> _Goal of the exercise_: In the listing below, print exactly the lines between the line holding "NEX-205, status: Queued -> QA" and the line holding "ASS-1437, owner: 小 -> 鈴", inclusive, and no more.
(Supplied records begins)
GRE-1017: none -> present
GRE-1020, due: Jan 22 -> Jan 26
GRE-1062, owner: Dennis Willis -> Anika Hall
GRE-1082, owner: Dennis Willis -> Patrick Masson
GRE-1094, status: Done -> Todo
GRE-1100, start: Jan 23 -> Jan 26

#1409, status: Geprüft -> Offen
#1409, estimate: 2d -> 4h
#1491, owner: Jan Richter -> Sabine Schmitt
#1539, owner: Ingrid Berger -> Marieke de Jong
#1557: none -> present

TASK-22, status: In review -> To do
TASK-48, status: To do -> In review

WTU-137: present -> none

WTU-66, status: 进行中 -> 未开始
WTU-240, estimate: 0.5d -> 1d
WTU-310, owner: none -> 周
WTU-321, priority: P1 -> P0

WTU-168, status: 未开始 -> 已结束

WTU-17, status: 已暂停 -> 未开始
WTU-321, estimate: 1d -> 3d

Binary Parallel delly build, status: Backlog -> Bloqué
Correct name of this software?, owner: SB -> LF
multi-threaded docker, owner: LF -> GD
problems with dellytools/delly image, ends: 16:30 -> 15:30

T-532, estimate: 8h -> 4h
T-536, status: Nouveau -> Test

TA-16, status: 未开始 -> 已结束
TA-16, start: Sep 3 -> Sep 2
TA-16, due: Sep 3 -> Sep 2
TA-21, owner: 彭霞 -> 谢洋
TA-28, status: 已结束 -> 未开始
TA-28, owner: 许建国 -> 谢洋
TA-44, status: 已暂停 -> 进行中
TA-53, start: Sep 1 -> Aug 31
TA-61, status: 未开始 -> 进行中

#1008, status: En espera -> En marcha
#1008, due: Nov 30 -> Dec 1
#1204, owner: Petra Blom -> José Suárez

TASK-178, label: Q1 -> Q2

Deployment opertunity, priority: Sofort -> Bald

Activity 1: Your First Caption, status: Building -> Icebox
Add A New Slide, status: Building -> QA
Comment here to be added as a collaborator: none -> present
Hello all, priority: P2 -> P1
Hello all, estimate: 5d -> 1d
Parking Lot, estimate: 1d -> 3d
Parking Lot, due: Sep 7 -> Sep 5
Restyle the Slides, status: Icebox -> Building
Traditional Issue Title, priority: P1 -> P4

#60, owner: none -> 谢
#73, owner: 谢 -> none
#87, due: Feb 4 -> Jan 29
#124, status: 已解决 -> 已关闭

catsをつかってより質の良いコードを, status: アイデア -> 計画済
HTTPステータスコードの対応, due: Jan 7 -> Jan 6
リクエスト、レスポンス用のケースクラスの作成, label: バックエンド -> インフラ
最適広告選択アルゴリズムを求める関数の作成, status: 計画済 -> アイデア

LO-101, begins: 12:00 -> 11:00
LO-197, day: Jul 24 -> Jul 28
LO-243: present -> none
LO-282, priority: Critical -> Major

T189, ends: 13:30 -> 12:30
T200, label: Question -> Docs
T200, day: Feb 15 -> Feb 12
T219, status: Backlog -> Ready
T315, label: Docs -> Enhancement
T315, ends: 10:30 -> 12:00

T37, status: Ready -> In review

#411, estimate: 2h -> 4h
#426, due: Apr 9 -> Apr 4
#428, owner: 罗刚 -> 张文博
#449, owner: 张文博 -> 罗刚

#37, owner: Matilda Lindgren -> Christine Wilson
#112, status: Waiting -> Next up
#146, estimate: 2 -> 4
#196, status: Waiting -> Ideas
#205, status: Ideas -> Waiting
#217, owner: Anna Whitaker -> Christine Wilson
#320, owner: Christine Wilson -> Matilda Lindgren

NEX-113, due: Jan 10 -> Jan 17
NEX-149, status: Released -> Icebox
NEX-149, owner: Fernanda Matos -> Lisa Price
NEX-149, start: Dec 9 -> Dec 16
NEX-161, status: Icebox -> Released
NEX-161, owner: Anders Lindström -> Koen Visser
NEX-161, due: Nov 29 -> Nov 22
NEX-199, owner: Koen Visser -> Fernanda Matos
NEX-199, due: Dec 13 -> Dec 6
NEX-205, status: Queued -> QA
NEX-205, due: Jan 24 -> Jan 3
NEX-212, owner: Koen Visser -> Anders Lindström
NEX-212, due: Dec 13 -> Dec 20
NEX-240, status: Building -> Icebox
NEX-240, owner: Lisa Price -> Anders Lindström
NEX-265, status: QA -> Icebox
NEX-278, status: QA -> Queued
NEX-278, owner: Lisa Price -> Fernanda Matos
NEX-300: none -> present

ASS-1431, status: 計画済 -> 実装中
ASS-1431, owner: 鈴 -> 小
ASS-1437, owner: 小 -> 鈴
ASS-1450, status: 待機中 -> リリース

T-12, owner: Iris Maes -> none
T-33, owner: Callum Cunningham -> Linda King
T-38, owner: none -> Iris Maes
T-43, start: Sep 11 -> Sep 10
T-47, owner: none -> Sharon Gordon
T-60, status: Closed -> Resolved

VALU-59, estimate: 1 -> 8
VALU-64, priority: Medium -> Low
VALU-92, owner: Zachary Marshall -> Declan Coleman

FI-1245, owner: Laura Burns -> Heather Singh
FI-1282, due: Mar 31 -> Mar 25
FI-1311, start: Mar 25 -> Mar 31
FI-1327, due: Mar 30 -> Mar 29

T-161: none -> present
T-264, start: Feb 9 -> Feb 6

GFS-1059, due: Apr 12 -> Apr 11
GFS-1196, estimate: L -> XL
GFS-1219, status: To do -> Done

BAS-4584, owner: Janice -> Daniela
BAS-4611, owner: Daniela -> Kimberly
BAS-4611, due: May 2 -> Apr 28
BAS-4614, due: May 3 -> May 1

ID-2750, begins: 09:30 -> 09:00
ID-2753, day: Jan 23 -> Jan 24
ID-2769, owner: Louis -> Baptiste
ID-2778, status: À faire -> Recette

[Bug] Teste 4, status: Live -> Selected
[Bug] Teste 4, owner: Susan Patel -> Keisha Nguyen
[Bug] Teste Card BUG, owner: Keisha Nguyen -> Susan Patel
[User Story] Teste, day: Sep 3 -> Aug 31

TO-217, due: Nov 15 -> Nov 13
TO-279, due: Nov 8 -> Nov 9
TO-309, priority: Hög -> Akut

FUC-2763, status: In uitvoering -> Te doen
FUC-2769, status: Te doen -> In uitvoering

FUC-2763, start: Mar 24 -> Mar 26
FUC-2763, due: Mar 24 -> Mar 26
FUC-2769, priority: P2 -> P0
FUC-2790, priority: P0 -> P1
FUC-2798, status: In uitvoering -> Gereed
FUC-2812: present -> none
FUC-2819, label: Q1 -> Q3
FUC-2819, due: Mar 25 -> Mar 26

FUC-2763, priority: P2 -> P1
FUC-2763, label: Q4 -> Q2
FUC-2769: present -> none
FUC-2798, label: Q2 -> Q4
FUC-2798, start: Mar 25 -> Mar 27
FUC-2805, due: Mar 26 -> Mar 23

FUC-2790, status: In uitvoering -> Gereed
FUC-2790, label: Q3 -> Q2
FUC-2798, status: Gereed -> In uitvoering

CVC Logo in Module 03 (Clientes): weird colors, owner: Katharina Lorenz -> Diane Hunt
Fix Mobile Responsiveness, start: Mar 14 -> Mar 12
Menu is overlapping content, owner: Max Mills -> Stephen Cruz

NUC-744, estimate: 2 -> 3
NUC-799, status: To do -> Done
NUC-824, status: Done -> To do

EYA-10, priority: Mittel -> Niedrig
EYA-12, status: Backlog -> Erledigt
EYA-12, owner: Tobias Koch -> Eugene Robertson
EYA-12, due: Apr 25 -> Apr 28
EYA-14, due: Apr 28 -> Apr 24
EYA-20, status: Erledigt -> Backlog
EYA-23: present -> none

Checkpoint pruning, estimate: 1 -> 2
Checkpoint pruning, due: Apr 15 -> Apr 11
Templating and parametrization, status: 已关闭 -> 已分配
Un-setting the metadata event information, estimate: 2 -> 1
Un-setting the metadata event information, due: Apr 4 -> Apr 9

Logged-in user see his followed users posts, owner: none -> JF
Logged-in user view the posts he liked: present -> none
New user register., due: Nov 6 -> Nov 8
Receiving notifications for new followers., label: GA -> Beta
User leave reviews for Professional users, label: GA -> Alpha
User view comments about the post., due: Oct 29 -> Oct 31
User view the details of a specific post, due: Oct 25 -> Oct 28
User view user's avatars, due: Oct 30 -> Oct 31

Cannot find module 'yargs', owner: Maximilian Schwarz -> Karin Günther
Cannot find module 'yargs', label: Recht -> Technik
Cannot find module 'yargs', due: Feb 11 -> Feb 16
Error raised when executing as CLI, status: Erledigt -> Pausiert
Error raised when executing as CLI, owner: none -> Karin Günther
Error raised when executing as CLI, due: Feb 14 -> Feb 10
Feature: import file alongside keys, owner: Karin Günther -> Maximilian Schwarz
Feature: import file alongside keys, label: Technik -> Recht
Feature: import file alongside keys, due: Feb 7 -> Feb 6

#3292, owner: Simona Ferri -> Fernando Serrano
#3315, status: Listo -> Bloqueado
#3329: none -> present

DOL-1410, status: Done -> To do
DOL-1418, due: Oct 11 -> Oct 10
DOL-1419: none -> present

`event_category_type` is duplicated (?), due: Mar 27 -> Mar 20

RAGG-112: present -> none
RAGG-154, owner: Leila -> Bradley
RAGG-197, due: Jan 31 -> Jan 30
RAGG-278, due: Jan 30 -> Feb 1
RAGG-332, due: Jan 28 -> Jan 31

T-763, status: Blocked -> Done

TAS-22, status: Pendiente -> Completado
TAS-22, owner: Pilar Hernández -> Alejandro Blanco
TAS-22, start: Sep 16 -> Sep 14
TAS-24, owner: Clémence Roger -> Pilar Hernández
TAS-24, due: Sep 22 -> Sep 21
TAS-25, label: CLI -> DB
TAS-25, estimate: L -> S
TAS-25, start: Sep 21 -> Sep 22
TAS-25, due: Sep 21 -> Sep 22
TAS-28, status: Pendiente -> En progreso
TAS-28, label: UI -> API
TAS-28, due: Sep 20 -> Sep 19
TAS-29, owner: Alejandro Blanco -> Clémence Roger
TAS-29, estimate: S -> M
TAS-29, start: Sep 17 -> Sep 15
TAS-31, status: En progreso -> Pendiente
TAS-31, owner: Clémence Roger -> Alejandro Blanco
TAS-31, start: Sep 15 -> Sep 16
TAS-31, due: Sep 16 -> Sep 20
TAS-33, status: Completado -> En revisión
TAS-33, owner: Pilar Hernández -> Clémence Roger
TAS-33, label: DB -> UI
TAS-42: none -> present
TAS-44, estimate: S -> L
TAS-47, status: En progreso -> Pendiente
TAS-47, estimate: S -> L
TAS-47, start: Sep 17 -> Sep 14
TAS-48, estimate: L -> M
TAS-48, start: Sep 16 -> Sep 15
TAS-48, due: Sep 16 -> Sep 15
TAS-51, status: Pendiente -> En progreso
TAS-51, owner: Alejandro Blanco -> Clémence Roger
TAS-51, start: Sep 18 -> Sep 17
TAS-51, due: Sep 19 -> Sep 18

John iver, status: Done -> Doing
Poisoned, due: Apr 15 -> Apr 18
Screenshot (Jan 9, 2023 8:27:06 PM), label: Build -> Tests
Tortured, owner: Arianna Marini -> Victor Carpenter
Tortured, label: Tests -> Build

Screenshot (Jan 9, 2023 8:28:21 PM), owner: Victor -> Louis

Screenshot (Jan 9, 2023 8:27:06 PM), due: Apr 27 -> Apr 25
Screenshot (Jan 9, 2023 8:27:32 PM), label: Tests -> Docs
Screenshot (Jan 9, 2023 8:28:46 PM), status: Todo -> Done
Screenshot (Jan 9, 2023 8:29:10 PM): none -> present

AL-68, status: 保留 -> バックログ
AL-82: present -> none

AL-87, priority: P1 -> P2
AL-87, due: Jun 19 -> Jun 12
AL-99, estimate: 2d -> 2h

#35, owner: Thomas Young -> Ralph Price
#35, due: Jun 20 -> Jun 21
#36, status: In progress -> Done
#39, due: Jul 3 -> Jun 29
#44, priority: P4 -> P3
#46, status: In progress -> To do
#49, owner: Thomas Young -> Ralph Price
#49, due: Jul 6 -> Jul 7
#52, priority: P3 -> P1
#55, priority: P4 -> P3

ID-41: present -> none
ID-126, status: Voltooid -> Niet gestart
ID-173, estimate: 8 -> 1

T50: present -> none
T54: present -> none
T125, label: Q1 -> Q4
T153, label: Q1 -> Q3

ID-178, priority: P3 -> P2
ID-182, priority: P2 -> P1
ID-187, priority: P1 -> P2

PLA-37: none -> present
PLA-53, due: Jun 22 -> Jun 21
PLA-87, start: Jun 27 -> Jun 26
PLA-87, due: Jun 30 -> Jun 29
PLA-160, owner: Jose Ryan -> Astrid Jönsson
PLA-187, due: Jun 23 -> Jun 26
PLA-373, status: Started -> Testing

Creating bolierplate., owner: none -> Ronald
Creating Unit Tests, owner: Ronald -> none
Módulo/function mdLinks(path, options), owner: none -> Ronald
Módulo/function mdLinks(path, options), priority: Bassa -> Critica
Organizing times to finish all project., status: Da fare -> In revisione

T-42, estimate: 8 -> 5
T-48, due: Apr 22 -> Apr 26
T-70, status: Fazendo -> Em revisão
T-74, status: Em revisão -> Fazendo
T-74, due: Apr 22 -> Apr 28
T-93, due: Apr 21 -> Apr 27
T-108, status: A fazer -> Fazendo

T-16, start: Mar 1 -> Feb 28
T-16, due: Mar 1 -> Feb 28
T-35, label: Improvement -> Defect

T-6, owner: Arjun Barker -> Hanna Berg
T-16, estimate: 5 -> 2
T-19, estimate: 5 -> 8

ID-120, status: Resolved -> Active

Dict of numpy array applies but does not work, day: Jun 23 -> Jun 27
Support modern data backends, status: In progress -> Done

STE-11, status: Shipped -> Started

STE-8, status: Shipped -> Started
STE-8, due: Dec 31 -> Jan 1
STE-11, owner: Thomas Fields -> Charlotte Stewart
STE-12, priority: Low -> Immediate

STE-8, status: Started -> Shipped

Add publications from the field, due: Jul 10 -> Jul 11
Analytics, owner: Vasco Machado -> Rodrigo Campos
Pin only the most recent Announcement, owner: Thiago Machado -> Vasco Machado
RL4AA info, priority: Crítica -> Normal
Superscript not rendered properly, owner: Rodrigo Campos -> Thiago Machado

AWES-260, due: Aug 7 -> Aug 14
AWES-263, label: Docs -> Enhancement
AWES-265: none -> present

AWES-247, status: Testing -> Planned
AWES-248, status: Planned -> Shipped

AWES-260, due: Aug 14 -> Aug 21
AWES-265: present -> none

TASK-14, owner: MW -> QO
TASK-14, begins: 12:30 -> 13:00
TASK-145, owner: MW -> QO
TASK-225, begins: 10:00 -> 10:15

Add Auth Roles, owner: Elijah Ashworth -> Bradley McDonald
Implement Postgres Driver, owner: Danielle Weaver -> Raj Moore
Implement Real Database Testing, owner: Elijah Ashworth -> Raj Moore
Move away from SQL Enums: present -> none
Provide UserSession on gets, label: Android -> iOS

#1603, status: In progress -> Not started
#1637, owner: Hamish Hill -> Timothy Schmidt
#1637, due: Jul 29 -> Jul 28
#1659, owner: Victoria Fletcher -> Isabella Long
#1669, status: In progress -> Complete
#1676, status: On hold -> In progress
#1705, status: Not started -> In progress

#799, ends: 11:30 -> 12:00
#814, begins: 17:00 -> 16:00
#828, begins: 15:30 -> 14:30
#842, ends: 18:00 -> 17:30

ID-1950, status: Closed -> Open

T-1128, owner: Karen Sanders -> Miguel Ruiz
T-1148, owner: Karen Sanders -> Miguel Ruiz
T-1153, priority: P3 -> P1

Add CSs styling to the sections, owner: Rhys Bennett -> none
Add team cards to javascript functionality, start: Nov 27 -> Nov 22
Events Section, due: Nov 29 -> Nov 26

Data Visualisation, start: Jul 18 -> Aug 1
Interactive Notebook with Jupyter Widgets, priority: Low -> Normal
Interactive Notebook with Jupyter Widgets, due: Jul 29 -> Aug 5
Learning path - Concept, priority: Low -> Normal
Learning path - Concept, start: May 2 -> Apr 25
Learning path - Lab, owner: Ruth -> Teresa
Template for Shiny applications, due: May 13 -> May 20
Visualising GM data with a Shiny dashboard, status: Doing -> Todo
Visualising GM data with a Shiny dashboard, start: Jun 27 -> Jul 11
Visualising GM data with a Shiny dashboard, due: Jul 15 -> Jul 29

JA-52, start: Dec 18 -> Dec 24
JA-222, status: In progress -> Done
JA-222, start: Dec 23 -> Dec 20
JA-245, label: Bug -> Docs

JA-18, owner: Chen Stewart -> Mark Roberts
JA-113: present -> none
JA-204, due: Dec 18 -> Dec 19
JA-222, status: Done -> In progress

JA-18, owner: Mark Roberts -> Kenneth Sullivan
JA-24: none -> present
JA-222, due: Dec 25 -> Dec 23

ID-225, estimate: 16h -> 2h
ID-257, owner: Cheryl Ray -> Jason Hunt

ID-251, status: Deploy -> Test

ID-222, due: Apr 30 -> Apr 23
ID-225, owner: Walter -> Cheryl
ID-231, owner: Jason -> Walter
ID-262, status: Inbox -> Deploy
(Supplied records ends)
> _Answer to this task_:
NEX-205, status: Queued -> QA
NEX-205, due: Jan 24 -> Jan 3
NEX-212, owner: Koen Visser -> Anders Lindström
NEX-212, due: Dec 13 -> Dec 20
NEX-240, status: Building -> Icebox
NEX-240, owner: Lisa Price -> Anders Lindström
NEX-265, status: QA -> Icebox
NEX-278, status: QA -> Queued
NEX-278, owner: Lisa Price -> Fernanda Matos
NEX-300: none -> present

ASS-1431, status: 計画済 -> 実装中
ASS-1431, owner: 鈴 -> 小
ASS-1437, owner: 小 -> 鈴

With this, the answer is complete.